- What is being asked -
Go through the entries below and retype them exactly, omitting each picture.

- Provided data -
— START —

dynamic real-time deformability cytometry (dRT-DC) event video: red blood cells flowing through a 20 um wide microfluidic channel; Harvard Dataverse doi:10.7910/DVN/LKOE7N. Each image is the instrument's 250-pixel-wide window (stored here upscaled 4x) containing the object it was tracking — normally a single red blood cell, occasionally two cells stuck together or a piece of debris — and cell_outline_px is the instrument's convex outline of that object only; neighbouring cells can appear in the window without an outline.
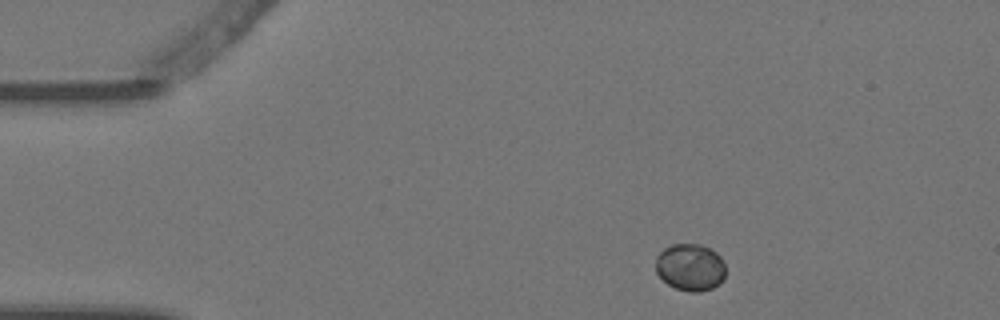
{"species": "Egyptian fruit bat (a non-hibernating species)", "species_latin": "Rousettus aegyptiacus", "temperature_condition": "warm", "stored_images_in_passage": 2, "camera_frame_rate_fps": 3000, "um_per_image_px": 0.085, "animal": {"sex": "female"}, "frame": {"image": 1, "passage_image": 1, "time_ms": 0.0, "image_size_px": [1000, 320], "cell_outline_px": [[724, 280], [720, 284], [712, 288], [700, 292], [688, 292], [676, 288], [668, 284], [656, 272], [656, 256], [664, 248], [672, 244], [700, 244], [716, 252], [720, 256], [724, 264]], "centroid_in_image_um": [58.68, 22.72], "position_along_channel_um": 26.3, "area_um2": 19.25}}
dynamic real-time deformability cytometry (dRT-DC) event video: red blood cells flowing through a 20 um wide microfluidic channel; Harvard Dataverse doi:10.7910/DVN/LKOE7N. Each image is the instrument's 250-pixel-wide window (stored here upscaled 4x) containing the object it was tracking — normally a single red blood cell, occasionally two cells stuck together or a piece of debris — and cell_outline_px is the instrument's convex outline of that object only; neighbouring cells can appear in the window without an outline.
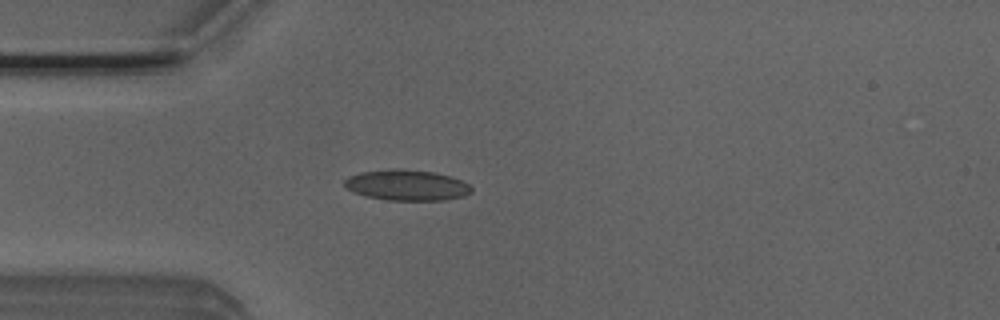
{"species": "Egyptian fruit bat (a non-hibernating species)", "species_latin": "Rousettus aegyptiacus", "temperature_condition": "room temperature", "stored_images_in_passage": 3, "camera_frame_rate_fps": 3000, "um_per_image_px": 0.085, "animal": {"sex": "male"}, "frame": {"image": 1, "passage_image": 3, "time_ms": 0.667, "image_size_px": [1000, 320], "cell_outline_px": [[472, 192], [464, 196], [444, 200], [384, 200], [352, 192], [344, 188], [344, 180], [348, 176], [360, 172], [392, 168], [396, 168], [432, 172], [452, 176], [468, 184], [472, 188]], "centroid_in_image_um": [34.54, 15.73], "position_along_channel_um": 50.5, "area_um2": 22.89}}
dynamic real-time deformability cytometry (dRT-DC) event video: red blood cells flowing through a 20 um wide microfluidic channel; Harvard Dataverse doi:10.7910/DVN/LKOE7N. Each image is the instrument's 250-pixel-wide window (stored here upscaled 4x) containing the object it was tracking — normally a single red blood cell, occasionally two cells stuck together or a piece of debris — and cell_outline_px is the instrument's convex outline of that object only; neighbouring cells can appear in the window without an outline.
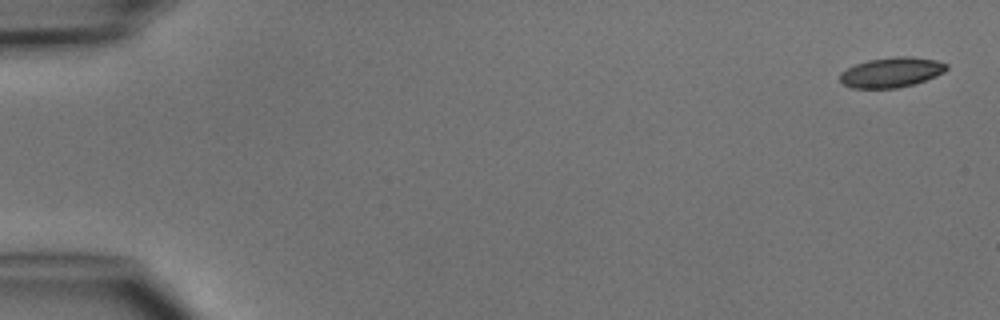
{"species": "common noctule bat (a hibernating species)", "species_latin": "Nyctalus noctula", "temperature_condition": "cold", "stored_images_in_passage": 5, "segment_of_instrument_passage": [1, 2], "camera_frame_rate_fps": 3000, "um_per_image_px": 0.085, "animal": {"sex": "male", "body_mass_g": 15.6}, "frame": {"image": 1, "passage_image": 1, "time_ms": 0.0, "image_size_px": [1000, 320], "cell_outline_px": [[948, 68], [944, 72], [936, 76], [912, 84], [896, 88], [852, 88], [844, 84], [840, 80], [840, 72], [856, 64], [868, 60], [892, 56], [912, 56], [936, 60], [948, 64]], "centroid_in_image_um": [75.78, 6.13], "position_along_channel_um": 9.2, "area_um2": 18.61}}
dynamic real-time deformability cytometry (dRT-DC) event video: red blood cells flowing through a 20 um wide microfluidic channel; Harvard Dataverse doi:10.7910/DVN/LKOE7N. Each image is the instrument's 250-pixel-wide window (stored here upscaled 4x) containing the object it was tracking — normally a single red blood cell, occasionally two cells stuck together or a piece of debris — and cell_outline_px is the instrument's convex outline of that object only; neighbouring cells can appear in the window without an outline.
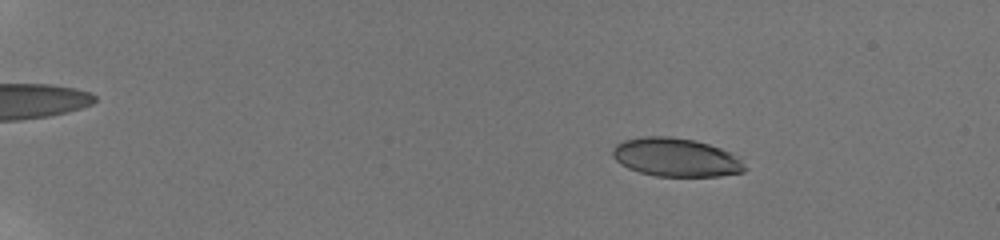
{"species": "human", "species_latin": "Homo sapiens", "temperature_condition": "room temperature", "stored_images_in_passage": 57, "camera_frame_rate_fps": 3000, "um_per_image_px": 0.085, "donor": {"sex": "male"}, "frame": {"image": 1, "passage_image": 11, "time_ms": 3.333, "image_size_px": [1000, 240], "cell_outline_px": [[748, 168], [744, 172], [720, 176], [656, 176], [640, 172], [628, 168], [620, 164], [612, 156], [612, 148], [616, 144], [624, 140], [640, 136], [668, 136], [696, 140], [732, 152]], "centroid_in_image_um": [57.45, 13.37], "position_along_channel_um": 27.6, "area_um2": 29.88}}
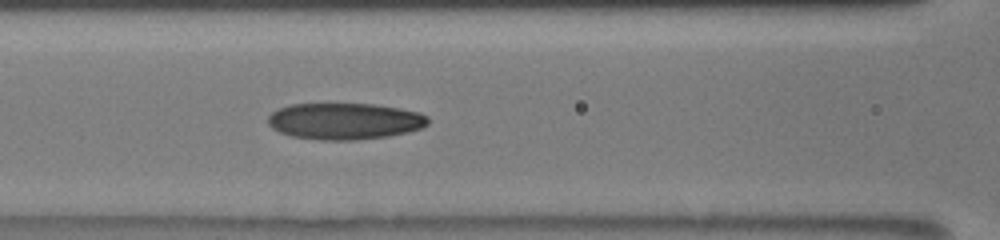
{"frame": {"image": 2, "passage_image": 30, "time_ms": 9.667, "image_size_px": [1000, 240], "cell_outline_px": [[428, 124], [420, 128], [408, 132], [388, 136], [356, 140], [320, 140], [292, 136], [280, 132], [272, 128], [268, 124], [268, 116], [272, 112], [280, 108], [292, 104], [372, 104], [400, 108], [420, 112], [428, 116]], "centroid_in_image_um": [29.31, 10.3], "position_along_channel_um": 137.3, "area_um2": 34.04}}
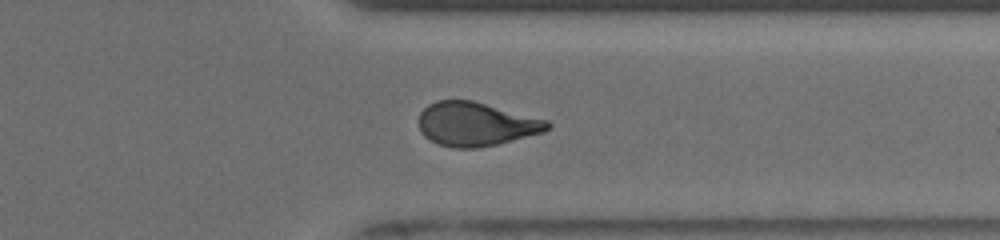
{"frame": {"image": 3, "passage_image": 48, "time_ms": 15.667, "image_size_px": [1000, 240], "cell_outline_px": [[552, 124], [544, 132], [496, 144], [476, 148], [452, 148], [440, 144], [424, 136], [420, 132], [420, 112], [428, 104], [436, 100], [472, 100], [548, 120]], "centroid_in_image_um": [40.45, 10.54], "position_along_channel_um": 370.9, "area_um2": 32.66}, "authors_computed_cell_mechanics": {"area_um2": 32.4258, "velocity_mm_per_s": 3.8994, "shape_relaxation_time_tau1_ms": 4.5495, "shape_relaxation_time_tau2_ms": 1.9768, "deformation_change_tau1": 0.1778, "deformation_change_tau2": 0.0951}}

— END —

- Exercise output -
dynamic real-time deformability cytometry (dRT-DC) event video: red blood cells flowing through a 20 um wide microfluidic channel; Harvard Dataverse doi:10.7910/DVN/LKOE7N. Each image is the instrument's 250-pixel-wide window (stored here upscaled 4x) containing the object it was tracking — normally a single red blood cell, occasionally two cells stuck together or a piece of debris — and cell_outline_px is the instrument's convex outline of that object only; neighbouring cells can appear in the window without an outline.
{"species": "Egyptian fruit bat (a non-hibernating species)", "species_latin": "Rousettus aegyptiacus", "temperature_condition": "warm", "stored_images_in_passage": 2, "camera_frame_rate_fps": 3000, "um_per_image_px": 0.085, "animal": {"sex": "female"}, "frame": {"image": 1, "passage_image": 1, "time_ms": 0.0, "image_size_px": [1000, 320], "cell_outline_px": [[724, 280], [720, 284], [712, 288], [700, 292], [688, 292], [676, 288], [668, 284], [656, 272], [656, 256], [664, 248], [672, 244], [700, 244], [716, 252], [720, 256], [724, 264]], "centroid_in_image_um": [58.68, 22.72], "position_along_channel_um": 26.3, "area_um2": 19.25}}
dynamic real-time deformability cytometry (dRT-DC) event video: red blood cells flowing through a 20 um wide microfluidic channel; Harvard Dataverse doi:10.7910/DVN/LKOE7N. Each image is the instrument's 250-pixel-wide window (stored here upscaled 4x) containing the object it was tracking — normally a single red blood cell, occasionally two cells stuck together or a piece of debris — and cell_outline_px is the instrument's convex outline of that object only; neighbouring cells can appear in the window without an outline.
{"species": "Egyptian fruit bat (a non-hibernating species)", "species_latin": "Rousettus aegyptiacus", "temperature_condition": "room temperature", "stored_images_in_passage": 3, "camera_frame_rate_fps": 3000, "um_per_image_px": 0.085, "animal": {"sex": "male"}, "frame": {"image": 1, "passage_image": 3, "time_ms": 0.667, "image_size_px": [1000, 320], "cell_outline_px": [[472, 192], [464, 196], [444, 200], [384, 200], [352, 192], [344, 188], [344, 180], [348, 176], [360, 172], [392, 168], [396, 168], [432, 172], [452, 176], [468, 184], [472, 188]], "centroid_in_image_um": [34.54, 15.73], "position_along_channel_um": 50.5, "area_um2": 22.89}}
dynamic real-time deformability cytometry (dRT-DC) event video: red blood cells flowing through a 20 um wide microfluidic channel; Harvard Dataverse doi:10.7910/DVN/LKOE7N. Each image is the instrument's 250-pixel-wide window (stored here upscaled 4x) containing the object it was tracking — normally a single red blood cell, occasionally two cells stuck together or a piece of debris — and cell_outline_px is the instrument's convex outline of that object only; neighbouring cells can appear in the window without an outline.
{"species": "common noctule bat (a hibernating species)", "species_latin": "Nyctalus noctula", "temperature_condition": "cold", "stored_images_in_passage": 5, "segment_of_instrument_passage": [1, 2], "camera_frame_rate_fps": 3000, "um_per_image_px": 0.085, "animal": {"sex": "male", "body_mass_g": 15.6}, "frame": {"image": 1, "passage_image": 1, "time_ms": 0.0, "image_size_px": [1000, 320], "cell_outline_px": [[948, 68], [944, 72], [936, 76], [912, 84], [896, 88], [852, 88], [844, 84], [840, 80], [840, 72], [856, 64], [868, 60], [892, 56], [912, 56], [936, 60], [948, 64]], "centroid_in_image_um": [75.78, 6.13], "position_along_channel_um": 9.2, "area_um2": 18.61}}
dynamic real-time deformability cytometry (dRT-DC) event video: red blood cells flowing through a 20 um wide microfluidic channel; Harvard Dataverse doi:10.7910/DVN/LKOE7N. Each image is the instrument's 250-pixel-wide window (stored here upscaled 4x) containing the object it was tracking — normally a single red blood cell, occasionally two cells stuck together or a piece of debris — and cell_outline_px is the instrument's convex outline of that object only; neighbouring cells can appear in the window without an outline.
{"species": "human", "species_latin": "Homo sapiens", "temperature_condition": "room temperature", "stored_images_in_passage": 57, "camera_frame_rate_fps": 3000, "um_per_image_px": 0.085, "donor": {"sex": "male"}, "frame": {"image": 1, "passage_image": 11, "time_ms": 3.333, "image_size_px": [1000, 240], "cell_outline_px": [[748, 168], [744, 172], [720, 176], [656, 176], [640, 172], [628, 168], [620, 164], [612, 156], [612, 148], [616, 144], [624, 140], [640, 136], [668, 136], [696, 140], [732, 152]], "centroid_in_image_um": [57.45, 13.37], "position_along_channel_um": 27.6, "area_um2": 29.88}}
{"frame": {"image": 2, "passage_image": 30, "time_ms": 9.667, "image_size_px": [1000, 240], "cell_outline_px": [[428, 124], [420, 128], [408, 132], [388, 136], [356, 140], [320, 140], [292, 136], [280, 132], [272, 128], [268, 124], [268, 116], [272, 112], [280, 108], [292, 104], [372, 104], [400, 108], [420, 112], [428, 116]], "centroid_in_image_um": [29.31, 10.3], "position_along_channel_um": 137.3, "area_um2": 34.04}}
{"frame": {"image": 3, "passage_image": 48, "time_ms": 15.667, "image_size_px": [1000, 240], "cell_outline_px": [[552, 124], [544, 132], [496, 144], [476, 148], [452, 148], [440, 144], [424, 136], [420, 132], [420, 112], [428, 104], [436, 100], [472, 100], [548, 120]], "centroid_in_image_um": [40.45, 10.54], "position_along_channel_um": 370.9, "area_um2": 32.66}, "authors_computed_cell_mechanics": {"area_um2": 32.4258, "velocity_mm_per_s": 3.8994, "shape_relaxation_time_tau1_ms": 4.5495, "shape_relaxation_time_tau2_ms": 1.9768, "deformation_change_tau1": 0.1778, "deformation_change_tau2": 0.0951}}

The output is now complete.